Now decide which directories to share using NFS.

$ sudo nano /etc/exports

Use the following lines to add NFS shares in a variety of styles.

/path/to/directory 192.168.1.2(ro,insecure,async,no_subtree_check) 192.168.1.3(ro,insecure,async,no_subtree_check) /path/to/other/directory 192.168.1.0/255.255.255.0(ro,insecure,sync,no_subtree_check)

These are read only examples, replace ro with rw to enable writing. Obviously mentioning IPs only really works if the target computers use static IPs. The insecure option means that NFS doesn't care about the user ID which makes Ubuntu to Mac NFS connections work much better.

To create NFS exports accessible to any computer use the following syntax:

/path/to/a/directory 192.168.1.0/24(ro,insecure,async,no_subtree_check)

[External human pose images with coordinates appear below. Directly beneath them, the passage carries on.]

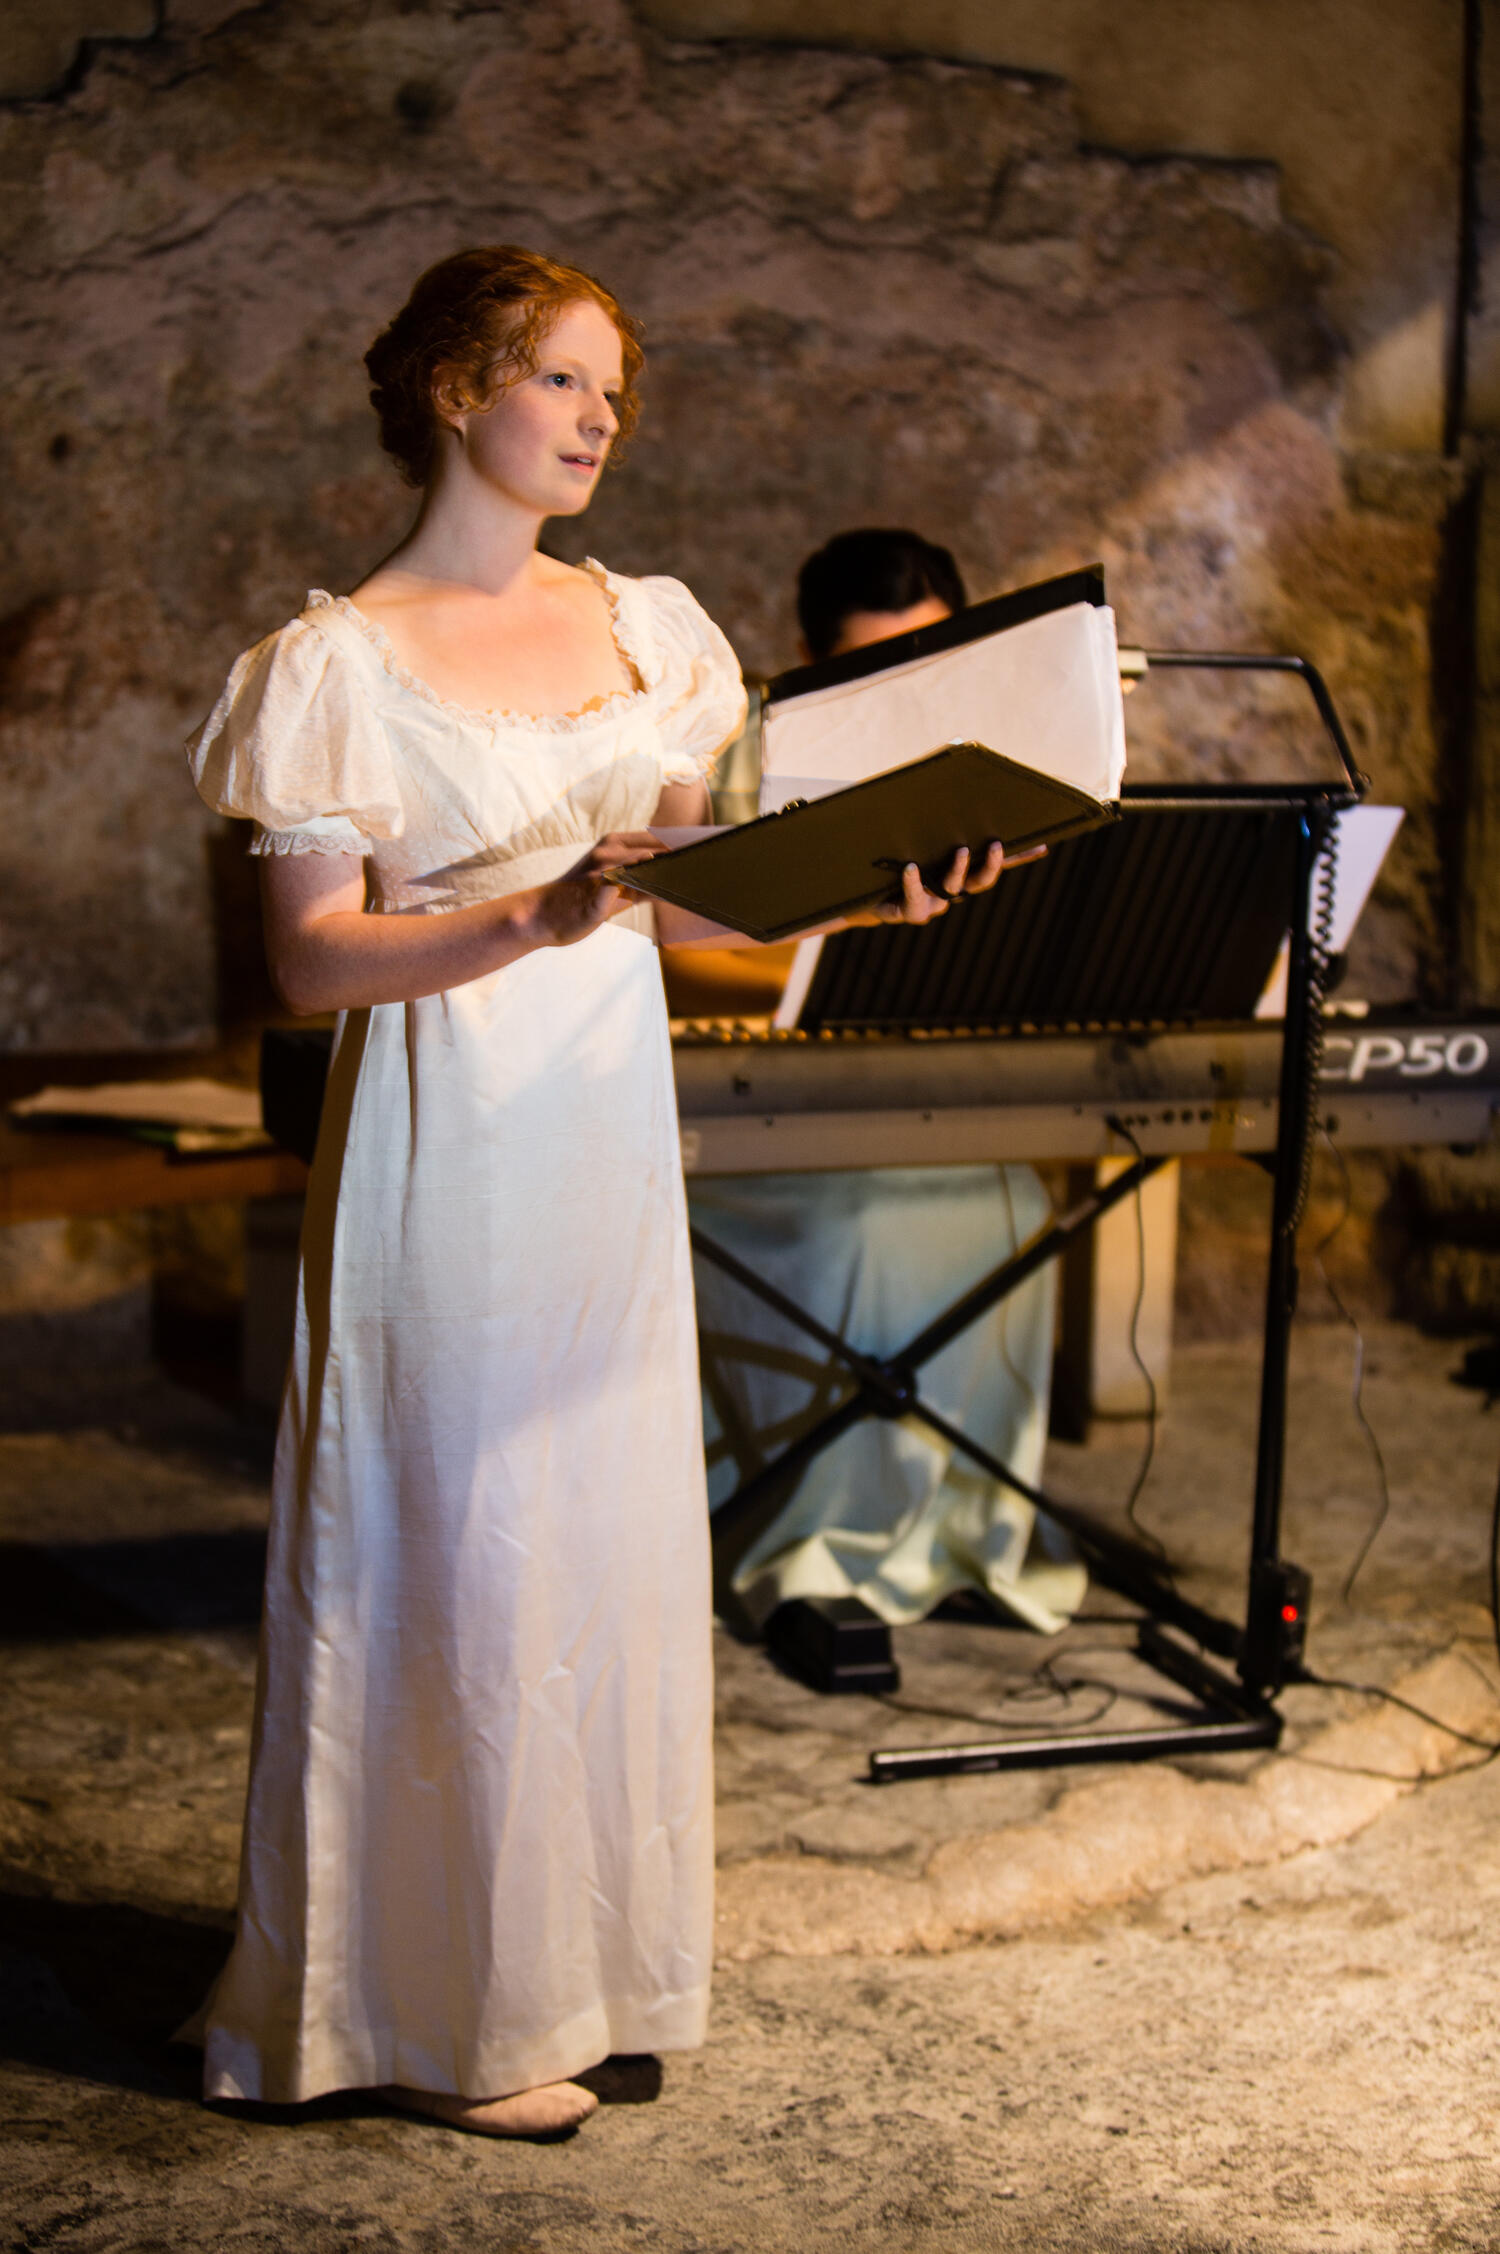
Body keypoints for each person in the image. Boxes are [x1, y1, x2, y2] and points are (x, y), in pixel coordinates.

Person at [184, 251, 1013, 2140]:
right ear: (457, 386)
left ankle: (584, 1967)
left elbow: (703, 896)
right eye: (561, 377)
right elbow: (310, 960)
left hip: (602, 1125)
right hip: (446, 1129)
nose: (596, 416)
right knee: (458, 1536)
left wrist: (870, 888)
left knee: (597, 1536)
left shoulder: (651, 625)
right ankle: (439, 2008)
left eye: (613, 390)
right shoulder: (330, 664)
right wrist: (541, 908)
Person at [679, 529, 1086, 1638]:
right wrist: (833, 937)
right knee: (849, 1226)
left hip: (932, 1089)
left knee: (1009, 1206)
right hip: (764, 1099)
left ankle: (964, 1532)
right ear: (813, 661)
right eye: (871, 665)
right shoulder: (735, 752)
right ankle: (810, 1540)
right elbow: (672, 936)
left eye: (930, 656)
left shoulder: (1010, 760)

Whenever you change the exports file, run the following command.

$ sudo exportfs -ra

For clients, you must install extra packages.

$ sudo apt-get install portmap nfs-common

I prefer to mount the NFS shares at boot so I add the following line to /etc/fstab.

ip.address.of.server:/path/to/share/on/server /mount/path nfs ro,soft,intr 0 0

Again, swap ro for rw if you want to write.

It is possible for an ubuntu installation to be both server and client.